Global recession 2020: when will the economy recover?

12 January 2021

With 2020 nearly behind us, many are eagerly looking ahead to what 2021 will bring. COVID-19 vaccinations have begun, and hope is on the horizon for a stronger economy going forward.

The Organization for Economic Co-operation and Development (OECD) projects that after a 4.2% drop this year, the global economy will reach pre-pandemic levels in 2021. This animation, which uses data from the OECD, shows which countries will recover the fastest from the global recession in 2020.

Economic forecast by country

The projections assume that renewed virus outbreaks remain contained, and that a widely available vaccine near the end of 2021 helps to support confidence. Information used in the projections, such as monetary and fiscal policies, is as of November 27, 2020.

Here is how the economic forecasts break down for both OECD and non-OECD countries, sorted by projected real GDP growth in 2021:

China started recovering earlier than most countries, and is projected to be the only country with positive GDP growth in 2020. Strong growth will continue in 2021, when China will account for over one-third of global economic growth.

Meanwhile, India experienced one of the world’s tightest lockdowns and will see a large GDP drop in 2020. The decline has exacerbated inequality, as school closures disrupt meal programmes and prompt dropouts by disadvantaged children. While the economy is forecast to grow from 2021-2022, it may take almost two years for GDP to fully recover.

Out of the countries measured in OECD’s forecast, Argentina will see the biggest GDP decline in 2021. Rising unemployment and inflationary pressures have contributed to the decline.
————————
_Task 1_. Rewrite the paragraph beginning "Meanwhile, India experienced" from the article on the 2020 global recession as a short list of its main facts.
_Task 2_. Resume the article on the 2020 global recession after its last sentence, which is about Argentina.
————————
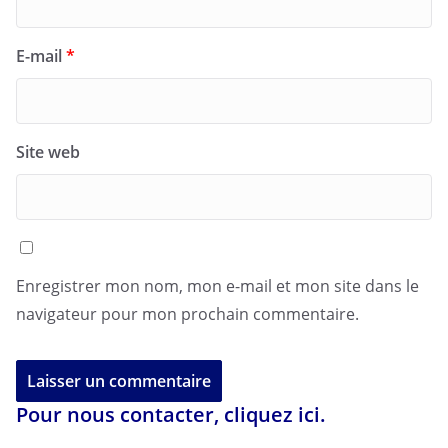
E-mail
*
Site web
Enregistrer mon nom, mon e-mail et mon site dans le
navigateur pour mon prochain commentaire.
Pour nous contacter, cliquez ici.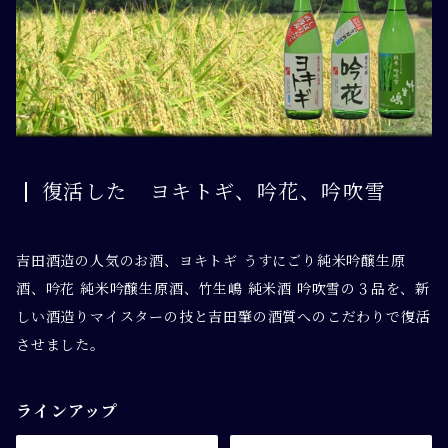
ひやおろしR5
セット
吟醸生酒
復活した ヨキトギ、吟花、吟吹雪
吉田酒造の人気のお酒、ヨキトギ うすにごり純米吟醸生原
酒、吟花 純米吟醸生原酒、竹生嶋 純米酒 吟吹雪の３品を、新
しい酒造りマイスターの技と吉田肇の酒質へのこだわりで復活
させました。
ラインアップ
————————
_Answer area 1_.
- India had one of the world's tightest lockdowns and will see a large GDP drop in 2020.
- The decline has made inequality worse: school closures disrupt meal programmes and push disadvantaged children to drop out.
- The economy is forecast to grow from 2021 to 2022.
- GDP may take almost two years to fully recover.

_Answer area 2_.
New Zealand’s GDP loss was similar to the OECD average, despite a larger drop in mobility, from the last quarter of 2019 to the second quarter of 2020. A recovery will partially depend on travel restrictions, as tourism accounted for 20% of the country’s total employment in 2019.

A fragile recovery

Considerable uncertainty about near-term GDP projections remain—$7 trillion of uncertainty, to be exact.

A downside scenario would be caused by delayed vaccinations or new outbreaks, and would lead to a $4 trillion GDP loss by 2022 compared to current projections. An upside scenario, spurred by fast vaccine rollout and boosted consumer and business confidence, could add $3 trillion to the global economy.

However, it is likely that the pandemic has caused permanent losses no matter the scenario.

As we wait for vaccines to be widely available, the OECD recommends that governments implement clear COVID-19 containment measures. While debt-to-GDP ratios have risen substantially due to stimulus packages, the organization also recommends that governments maintain strong fiscal support.

In particular, policies should be directed towards the most vulnerable, such as low-skilled workers, small businesses, and children. This may foster a more even recovery from the global recession of 2020.